Pandemide Tarlada Olmak
Gonca Tokyol — Gazeteci. Farklı yerli ve yabancı yayınlarda muhabir, editör ve yönetici görev yaptı, 2020 yılı başından bu yana bağımsız gazeteci olarak çalışıyor. Dedesinin tarlasından çıkan biçerdöverlerinin nereye gittiğini merak ettiği zamanlarda sorduğu soruların cevabını gazeteci olarak da merak etmeye devam etti. Project Zoom’un desteğiyle, foto muhabir Osman Örsal’la birlikte uzun süredir akıllarında olan Proje Ref’i başlattılar. Proje Ref’te Türkiye’de tarımın mevcut durumunun şablonunu çizmek ve sürdürülebilirlik, iklim krizi ile toplumsal cinsiyet eşitliği başlıklarında yeni tartışma zeminleri oluşturmayı hedefliyorlar.
Osman Örsal — Gazeteci. Uzun yıllar AP ve Reuters gibi ajanslarda foto muhabir olarak çalıştı, son 2 yıldır bağımsız projeler yürütüyor ve foto muhabirlik yapmaya devam ediyor. Proje Ref’in görsel içeriğini üretiyor ve yönetiyor.
“Var tabii hastalananlar, olmaz mı. Söylemez ama insanlar, kaldığın yerde tepki görürsün çünkü. Bir kişi hastalansa herkesi karantinaya alırlar, kimse çalışamaz, para da olmaz. Saklıyor o yüzden insanlar.”
Adana’nın sıcağını görüp yemeğini yiyince, buradaki insanların gazetelerin üçüncü sayfalarına bu kadar çok çıkmalarına sebep olan ‘tezcanlılığını’ daha iyi anlıyorsunuz.

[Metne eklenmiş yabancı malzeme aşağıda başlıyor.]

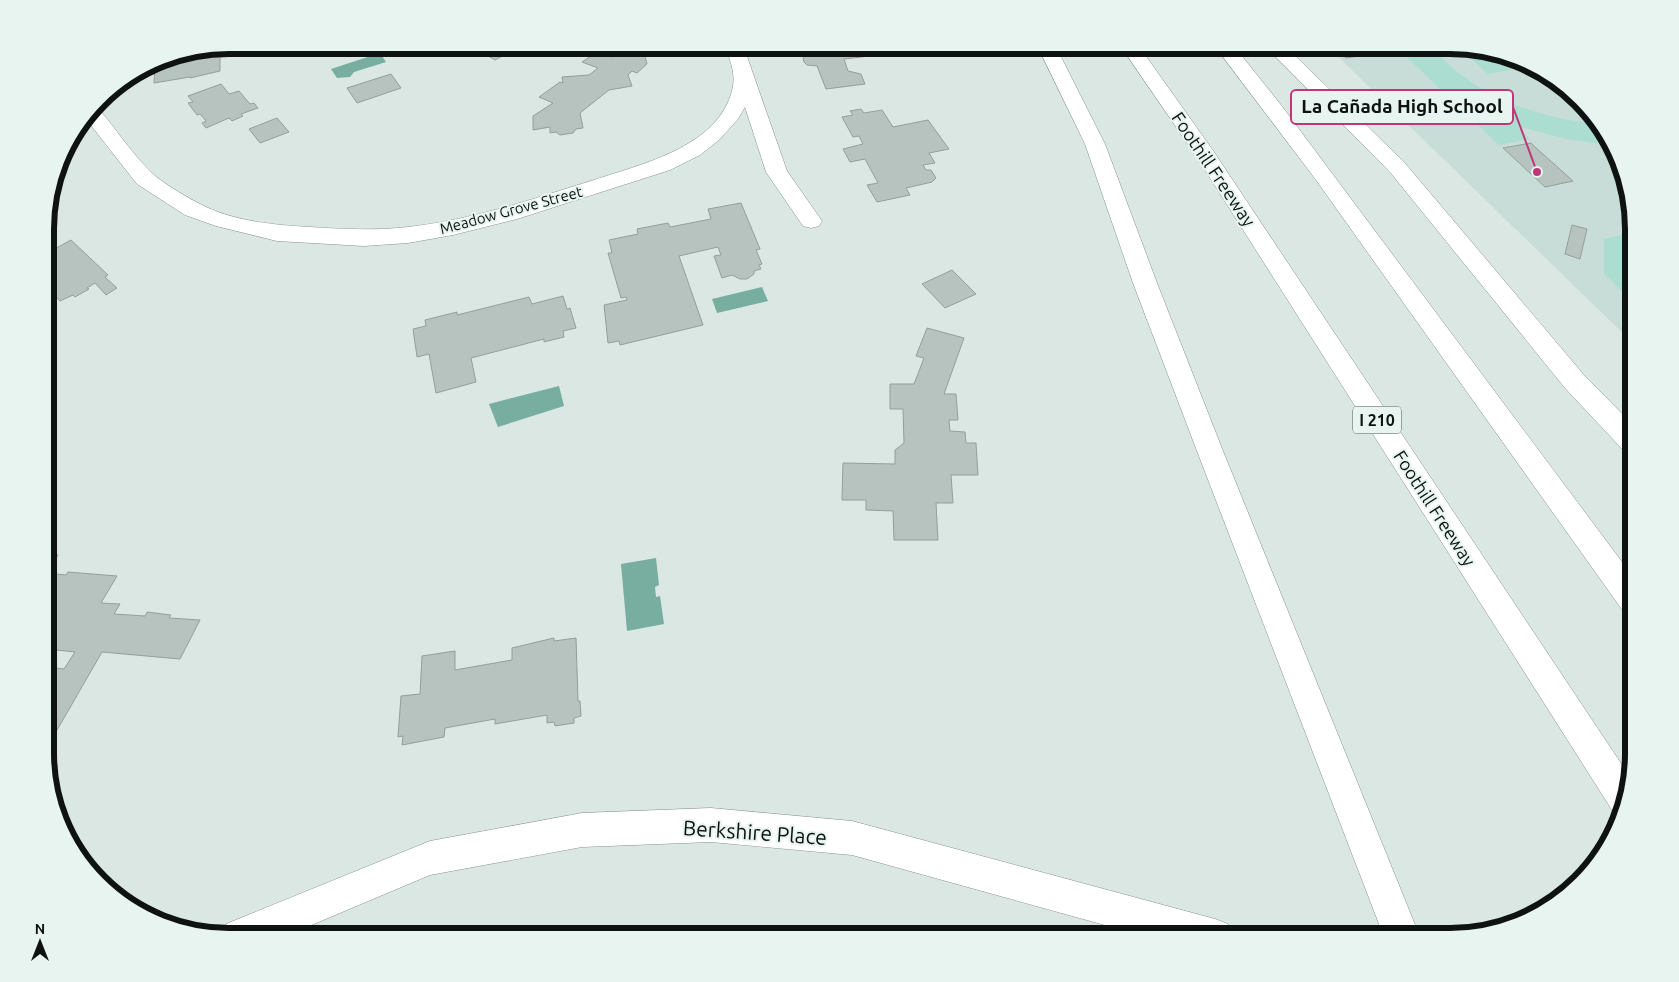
<svg xmlns="http://www.w3.org/2000/svg" width="1679" height="982" viewBox="0 0 1679 982" font-family="Ubuntu,sans-serif">
  <style>
    .built { fill: #c8ddd7 }
    .green { fill: #abded0 }
    .water { fill: #78aea0 }
    .building { fill: #b7c3bf; stroke: #949f9c }
    .lines { fill: none; stroke-linecap: round; stroke-linejoin: round }
    .street-casing { stroke: #87928f; stroke-width: 1 }
    .secondary-casing { stroke: #87928f; stroke-width: 1 }
    .highway-casing { stroke: #87928f; stroke-width: 1 }
    .street { fill: #fff; fill-rule: evenodd }
    .secondary { fill: #fff; fill-rule: evenodd }
    .highway { fill: #fff; fill-rule: evenodd }
    .labels { text-anchor: middle; dominant-baseline: central; stroke-width: 4; stroke-linejoin: round; paint-order: stroke }
    .far-street-label { font-size: 15px; fill: #0e1311; stroke: #e8f4f0 }
    .shield { fill: #e8f4f0; stroke: #4f5654; stroke-width: 1 }
    .shield-label { font-size: 16px; font-weight: bold; fill: #0e1311 }
    .street-label { font-size: 18px; fill: #0e1311; stroke: #e8f4f0 }
    .near-street-label { font-size: 21px; fill: #0e1311; stroke: #e8f4f0 }
    .rim { fill: none; stroke: #0e1311; stroke-width: 6 }
    .leader { fill: none; stroke: #be3776; stroke-width: 2 }
    .callout-dot { fill: #be3776; stroke: #e8f4f0; stroke-width: 2 }
    .callout { fill: #e8f4f0; stroke: #be3776; stroke-width: 2 }
    .callout-label { font-size: 19px; text-anchor: middle; font-weight: bold; fill: #0e1311 }
  </style>
  <rect width="100%" height="100%" fill="#dbe7e3"/>
  <polygon class="built" points="1326,45 1451,45 1498,51 1542,70 1603,127 1634,216 1634,344"/>
  <g class="green">
    <path d="M1394 45H1428C1440 56 1452 69 1466 78 1504 106 1553 120 1600 124L1603 127 1609 145 1566 139 1517 126 1530 139 1499 145Z"/>
    <polygon points="1457,46 1498,51 1534,66 1488,74"/>
    <polygon points="1634,232 1634,302 1604,274 1604,239"/>
  </g>
  <g class="water">
    <polygon points="871,45 893,45 896,53 888,57 874,54"/>
    <polygon points="380,53 386,62 354,72 350,77 337,78 331,69"/>
    <polygon points="762,287 768,301 717,313 712,299"/>
    <polygon points="559,386 564,406 498,427 489,404"/>
    <polygon points="656,558 659,585 655,587 656,597 660,596 664,624 627,631 621,564"/>
  </g>
  <g class="building">
    <polygon points="469,45 503,45 512,51 495,60"/>
    <polygon points="800,45 865,45 870,56 844,59 848,71 861,74 865,84 826,89 817,66 807,65 804,62 803,58 805,56 803,56"/>
    <polygon points="1332,45 1381,45 1388,52 1346,58"/>
    <polygon points="643,49 647,64 637,73 632,71 628,75 632,86 609,90 580,113 583,128 576,129 573,133 560,135 556,132 550,133 550,127 533,130 533,116 553,103 539,97 560,82 563,83 562,77 589,75 598,68 582,62 597,52 613,57 612,54"/>
    <polygon points="203,50 203,57 220,54 220,71 190,78 190,77 154,83 155,64 168,62 169,57"/>
    <polygon points="391,74 401,88 357,103 347,88"/>
    <polygon points="221,84 229,94 239,91 250,104 254,103 258,108 241,114 243,116 232,121 229,118 206,128 202,123 206,121 200,114 197,115 188,103 193,102 188,96"/>
    <polygon points="861,109 864,113 882,110 893,127 928,120 949,149 929,153 935,163 923,165 926,170 931,170 936,178 932,182 906,188 910,195 877,202 867,185 878,183 865,159 850,162 843,149 863,144 859,136 853,137 842,117 853,115 850,111"/>
    <polygon points="277,118 289,132 260,143 249,129"/>
    <polygon points="1531,143 1535,147 1573,181 1545,187 1503,148"/>
    <polygon points="741,203 760,249 756,250 762,264 759,265 761,269 754,271 754,274 747,279 740,279 732,275 722,278 714,256 721,255 718,247 679,256 703,325 620,345 619,341 608,343 604,305 627,300 626,297 621,298 608,253 612,253 609,240 638,234 637,229 668,223 670,227 711,219 708,209"/>
    <polygon points="1572,225 1587,229 1580,259 1565,254"/>
    <polygon points="71,240 108,275 105,277 117,288 106,295 95,283 87,288 89,289 75,297 73,295 60,301 47,287 47,253"/>
    <polygon points="952,270 976,294 945,308 922,284"/>
    <polygon points="563,296 567,309 570,308 576,328 563,331 564,337 544,342 544,339 471,358 476,382 436,393 429,354 417,357 413,329 426,326 425,320 457,312 457,315 529,297 532,304"/>
    <polygon points="927,328 964,338 944,394 956,394 958,420 949,420 950,431 965,432 966,443 976,443 978,475 951,475 953,503 936,503 938,540 894,540 893,511 866,510 866,500 842,500 843,463 895,464 895,450 904,443 903,409 890,409 890,384 914,384 924,358 916,356"/>
    <polygon points="47,554 58,555 47,573"/>
    <polygon points="68,572 117,576 101,603 120,604 114,614 145,616 147,612 171,615 169,618 200,620 180,659 102,652 53,737 47,737 47,667 64,669 75,652 47,649 47,573 66,575"/>
    <polygon points="554,638 554,641 576,638 578,701 580,701 581,716 574,718 574,723 555,726 554,722 547,723 547,715 495,724 495,719 445,728 444,737 402,745 403,736 398,737 401,696 420,694 422,656 455,651 455,670 512,660 512,648"/>
  </g>
  <g class="lines">
    <defs>
      <path id="street" d="M725 45H743L787 171 822 221 819 226 811 228 803 226 766 172 745 107 738 119 719 140 700 155 670 170 517 219 453 235 408 243 364 246 277 241 216 226 185 215 137 184 86 119 95 107 98 108C116 129 132 154 152 173 161 182 188 198 200 204 232 221 273 225 309 227 342 229 375 231 408 227 472 220 533 199 594 180 639 165 709 149 729 100 738 77 732 67 725 45Z"/>
      <polygon id="secondary" points="711,808 852,821 1215,919 1228,924 1233,937 1148,937 852,855 711,842 582,847 430,875 283,937 221,936 226,924 430,841 582,813"/>
      <g id="highway">
        <polygon points="1037,45 1055,45 1105,144 1157,283 1223,451 1420,937 1384,937 1197,451 1133,283 1085,144"/>
        <polygon points="1120,45 1138,45 1214,152 1630,777 1619,813 1612,810 1198,159"/>
        <polygon points="1214,45 1233,45 1281,105 1634,578 1634,615 1623,611 1316,180"/>
        <polygon points="1264,45 1284,45 1404,162 1583,374 1634,426 1634,455 1625,452 1565,388 1390,172"/>
      </g>
    </defs>
    <use href="#street" class="street-casing"/>
    <use href="#secondary" class="secondary-casing"/>
    <use href="#highway" class="highway-casing"/>
    <use href="#street" class="street"/>
    <use href="#secondary" class="secondary"/>
    <use href="#highway" class="highway"/>
  </g>
  <g class="labels">
    <g class="far-street-label">
      <text transform="translate(511 210) rotate(-15)">Meadow Grove Street</text>
    </g>
    <rect class="shield" x="1353" y="406.5" width="48" height="27" rx="4"/>
    <g class="shield-label">
      <text x="1377" y="420">I 210</text>
    </g>
    <g class="street-label">
      <text transform="translate(1214 169) rotate(56)">Foothill Freeway</text>
      <text transform="translate(1435 508) rotate(57)">Foothill Freeway</text>
    </g>
    <g class="near-street-label">
      <text transform="translate(755 832) rotate(4)">Berkshire Place</text>
    </g>
  </g>
  <path d="M0 0H1679V982H0ZM229 54H1450A175 175 0 0 1 1625 229V753A175 175 0 0 1 1450 928H229A175 175 0 0 1 54 753V229A175 175 0 0 1 229 54Z" fill="#e8f4f0" fill-rule="evenodd"/>
  <path class="rim" d="M229 54H1450A175 175 0 0 1 1625 229V753A175 175 0 0 1 1450 928H229A175 175 0 0 1 54 753V229A175 175 0 0 1 229 54Z"/>
  <path class="leader" d="M1537 172L1513 107"/>
  <circle class="callout-dot" cx="1537" cy="172" r="5"/>
  <rect class="callout" x="1291" y="90" width="222" height="34" rx="5"/>
  <g class="callout-label">
    <text x="1402" y="113">La Cañada High School</text>
  </g>
  <g transform="translate(40 942)" stroke="#e8f4f0" stroke-width="4" paint-order="stroke">
  <path d="M0-4L9 19L0 12L-9 19Z" fill="#0e1311"/>
  <text y="-8" font-size="14" font-weight="bold" text-anchor="middle" fill="#0e1311">N</text>
  </g>
</svg>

Sultan Abla, Doğankent’in biraz ilerisindeki ‘çadır mahallelerden’ birinde yaşıyor. 20 senedir mevsimlik işçi olarak Adana’da çalışıyorlar, neredeyse 15 yıldır da yaz kış, tarlaların arasından geçen su kanalının hemen kenarına kurdukları çadırdalar, memleketleri Siverek’e ya düğünlerde ya da cenazelerde gidiyorlar.
Birbirine komşu çadırlar arasında dolaşanların hiçbirinde maske yok. Tuvaletler çadırların kenarına kurulduğu toprak yolla sulama kanalı arasında kalan dar alanda duruyor, su ya da kanalizasyon yok. Evin tek suyu da zaten çadırın önündeki toprak alana idareten konmuş çeşmeden geliyor. Çadırın arkasında, kuru sazlardan yaktığı ateşin üzerinde ekmek pişiren Sultan Abla’nın bulaşıkları yıkadığı su da, arka komşusunun keçilere verdiği su da aynı idareten konmuş çeşmeden geliyor.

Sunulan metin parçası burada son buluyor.